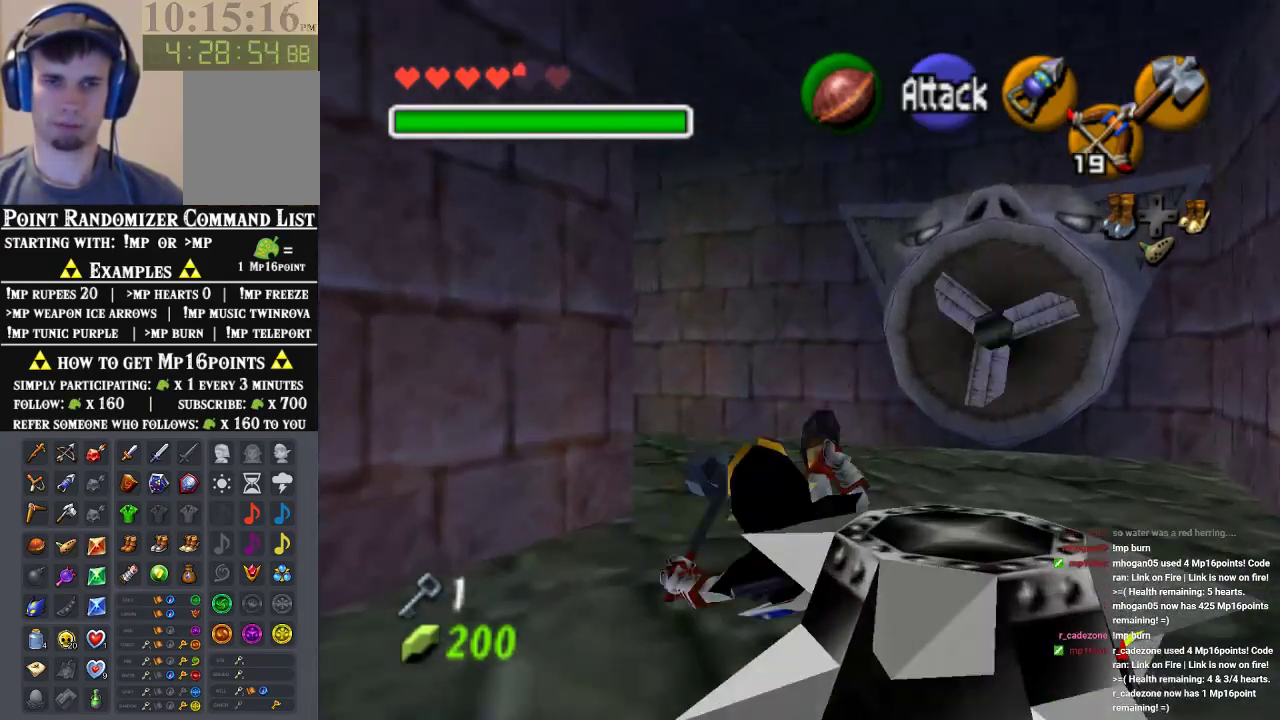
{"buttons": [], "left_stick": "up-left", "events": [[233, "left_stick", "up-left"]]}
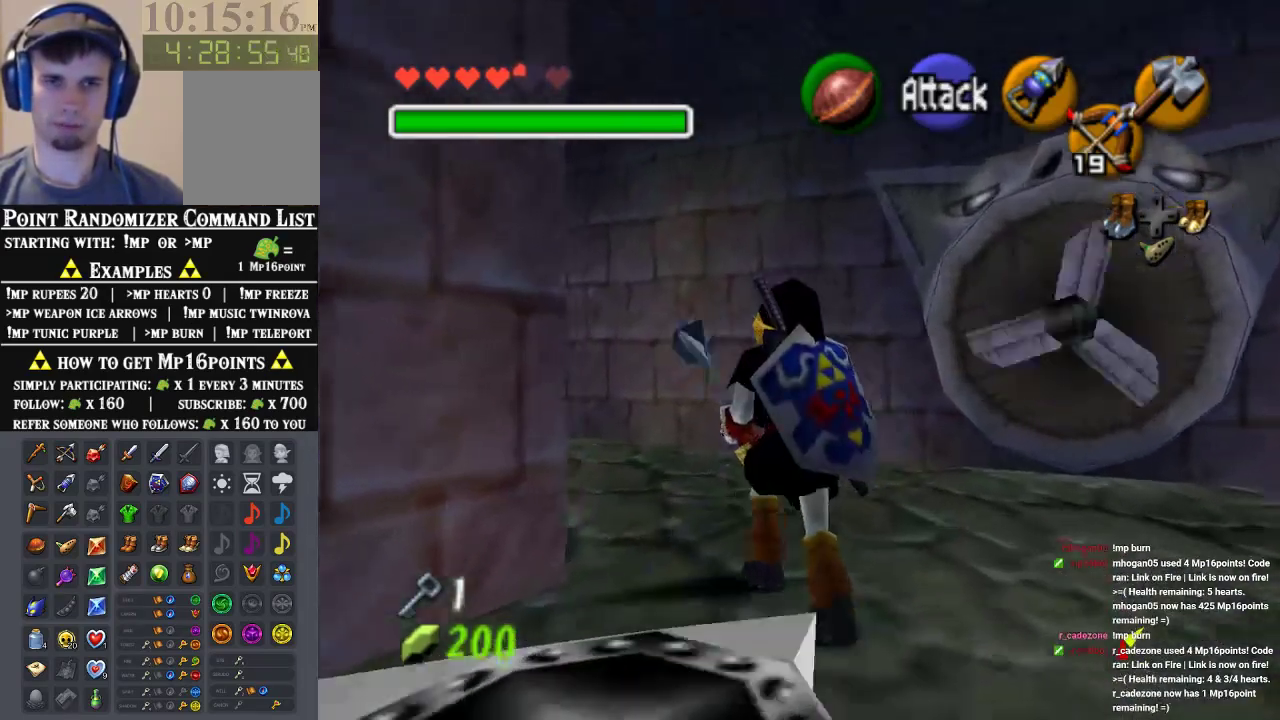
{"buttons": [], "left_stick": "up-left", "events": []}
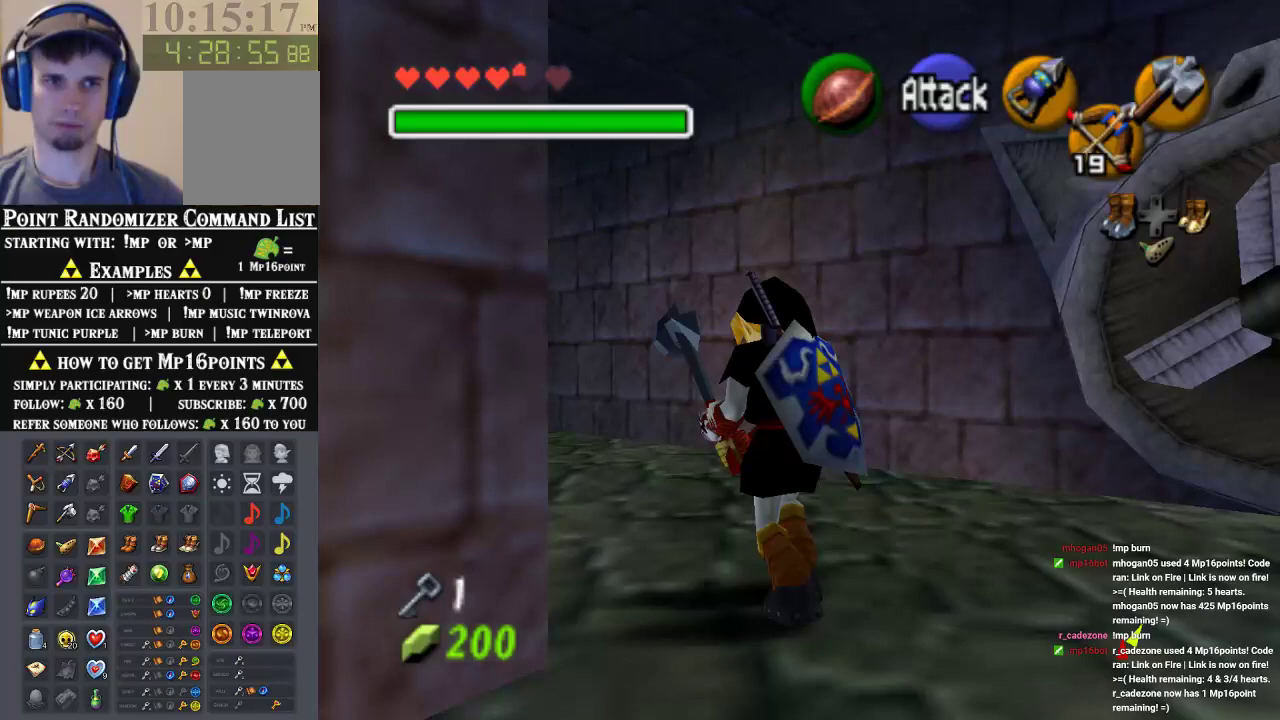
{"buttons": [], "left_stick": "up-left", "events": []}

-*-*-

▶ EXERCISE DETAILS
Nothing but an exact copy of the data above, minus its pictures, should appear in the response.

▶ YOUR RESPONSE
{"buttons": [], "left_stick": "up-left", "events": [[233, "left_stick", "up-left"]]}
{"buttons": [], "left_stick": "up-left", "events": []}
{"buttons": [], "left_stick": "up-left", "events": []}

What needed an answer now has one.